De jaarrekening bestaat uit:
de geconsolideerde en enkelvoudige balans per 31 december 2023;
de geconsolideerde en enkelvoudige staat van baten en lasten over 2023; en
de toelichting met een overzicht van de gehanteerde grondslagen voor financiële verslaggeving en andere toelichtingen.
De basis voor ons oordeel
Wij hebben onze controle uitgevoerd volgens het Nederlands recht, waaronder ook de Nederlandse controlestandaarden en het Onderwijsaccountantsprotocol OCW 2023 vallen. Onze verantwoordelijkheden op grond hiervan zijn beschreven in de sectie ‘Onze verantwoordelijkheden voor de controle van de jaarrekening’.
Wij zijn onafhankelijk van Universiteit Twente zoals vereist in de Verordening inzake de onafhankelijkheid van accountants bij assurance-opdrachten (ViO) en andere voor de opdracht relevante onafhankelijkheidsregels in Nederland. Verder hebben wij voldaan aan de Verordening gedrags- en beroepsregels accountants (VGBA).
Wij vinden dat de door ons verkregen controle-informatie voldoende en geschikt is als basis voor ons oordeel.

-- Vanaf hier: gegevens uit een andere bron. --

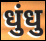
धुंधु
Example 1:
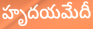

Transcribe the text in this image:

హృదయమేదీ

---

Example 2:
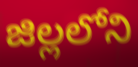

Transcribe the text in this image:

జిల్లలోని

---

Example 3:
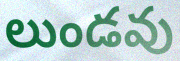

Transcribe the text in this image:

లుండవు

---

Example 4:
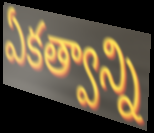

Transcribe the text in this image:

ఏకత్వాన్ని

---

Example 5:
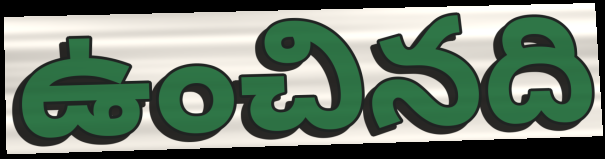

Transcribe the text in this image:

ఉంచినది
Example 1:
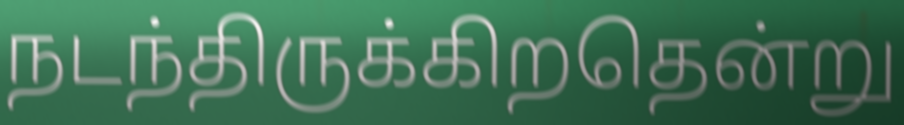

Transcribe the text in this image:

நடந்திருக்கிறதென்று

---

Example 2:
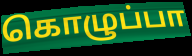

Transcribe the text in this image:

கொழுப்பா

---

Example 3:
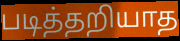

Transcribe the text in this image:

படித்தறியாத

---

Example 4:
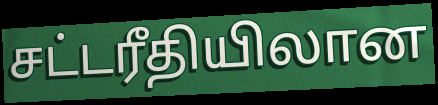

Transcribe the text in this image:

சட்டரீதியிலான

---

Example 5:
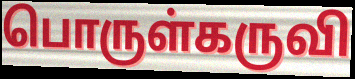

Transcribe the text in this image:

பொருள்கருவி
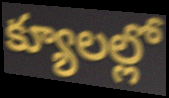
క్యూలల్లో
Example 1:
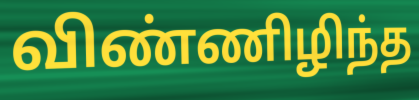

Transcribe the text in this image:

விண்ணிழிந்த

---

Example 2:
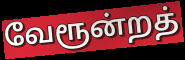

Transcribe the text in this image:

வேரூன்றத்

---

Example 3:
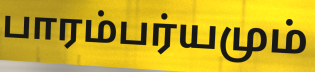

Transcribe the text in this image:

பாரம்பர்யமும்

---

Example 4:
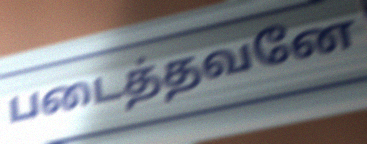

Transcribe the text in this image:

படைத்தவனே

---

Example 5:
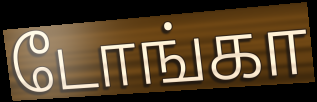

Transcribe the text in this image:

டோங்கா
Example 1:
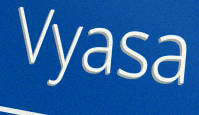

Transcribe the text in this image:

Vyasa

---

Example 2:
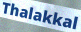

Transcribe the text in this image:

Thalakkal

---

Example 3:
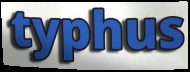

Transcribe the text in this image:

typhus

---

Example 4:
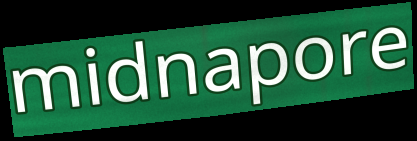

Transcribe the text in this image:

midnapore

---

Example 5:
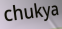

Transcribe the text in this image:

chukya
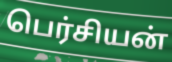
பெர்சியன்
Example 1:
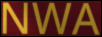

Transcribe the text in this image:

NWA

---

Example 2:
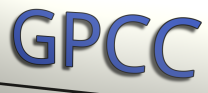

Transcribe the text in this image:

GPCC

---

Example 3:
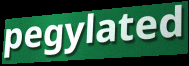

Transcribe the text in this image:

pegylated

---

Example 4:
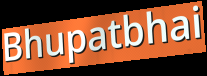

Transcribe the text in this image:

Bhupatbhai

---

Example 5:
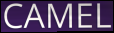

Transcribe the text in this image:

CAMEL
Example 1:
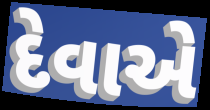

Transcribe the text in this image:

દેવાએ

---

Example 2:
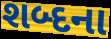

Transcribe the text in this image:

શબ્દના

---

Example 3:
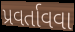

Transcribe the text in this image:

પ્રવર્તાવવા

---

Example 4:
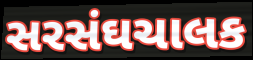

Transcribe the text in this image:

સરસંઘચાલક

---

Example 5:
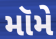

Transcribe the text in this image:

મૉમે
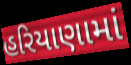
હરિયાણામાં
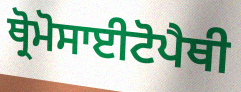
ਥ੍ਰੋਮੋਸਾਈਟੋਪੈਥੀ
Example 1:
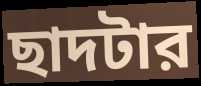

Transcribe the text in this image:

ছাদটার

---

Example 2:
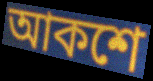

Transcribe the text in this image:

আকশে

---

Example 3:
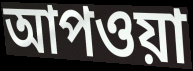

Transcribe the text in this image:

আপওয়া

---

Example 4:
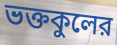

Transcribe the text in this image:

ভক্তকুলের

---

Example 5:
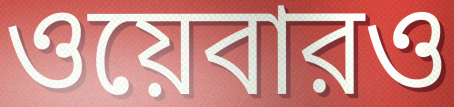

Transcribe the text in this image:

ওয়েবারও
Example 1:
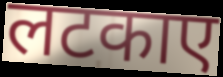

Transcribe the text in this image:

लटकाए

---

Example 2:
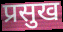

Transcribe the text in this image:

प्रसुख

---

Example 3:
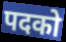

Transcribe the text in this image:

पदको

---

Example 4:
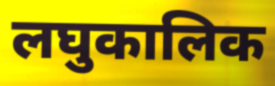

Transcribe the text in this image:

लघुकालिक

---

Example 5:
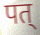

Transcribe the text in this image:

पत्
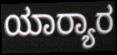
ಯಾರ‍್ಯಾರ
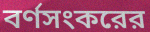
বর্ণসংকরের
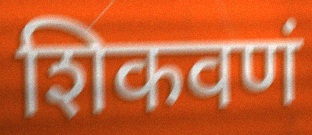
शिकवणं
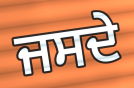
ਜਸਦੇ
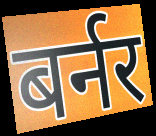
बर्नर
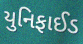
યુનિફાઈડ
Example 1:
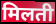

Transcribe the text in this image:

मिलती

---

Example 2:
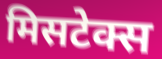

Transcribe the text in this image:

मिसटेक्स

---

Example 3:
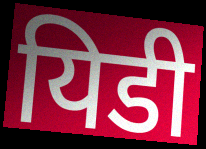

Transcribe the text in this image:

यिडी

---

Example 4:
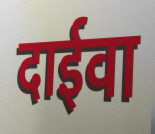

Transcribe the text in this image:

दाईवा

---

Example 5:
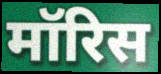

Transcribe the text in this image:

मॉरिस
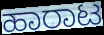
ಹಾರಾಟ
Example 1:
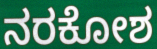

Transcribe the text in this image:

ನರಕೋಶ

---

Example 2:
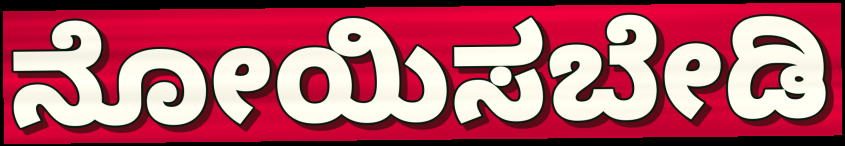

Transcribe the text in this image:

ನೋಯಿಸಬೇಡಿ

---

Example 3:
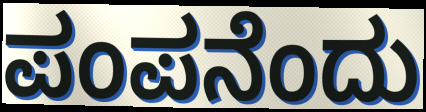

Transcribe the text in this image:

ಪಂಪನೆಂದು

Controleaanpak ten aanzien van risico’s op fraude en niet-naleven van wet- en regelgeving
In het bestuursverslag, onderdeel ‘Continuïteitsparagraaf - B1 Aanwezigheid en werking van het interne risicobeheersings- en controlesysteem’ beschrijft het College van Bestuur de procedures ten aanzien van de risico’s op fraude en niet-naleven van wet- en regelgeving.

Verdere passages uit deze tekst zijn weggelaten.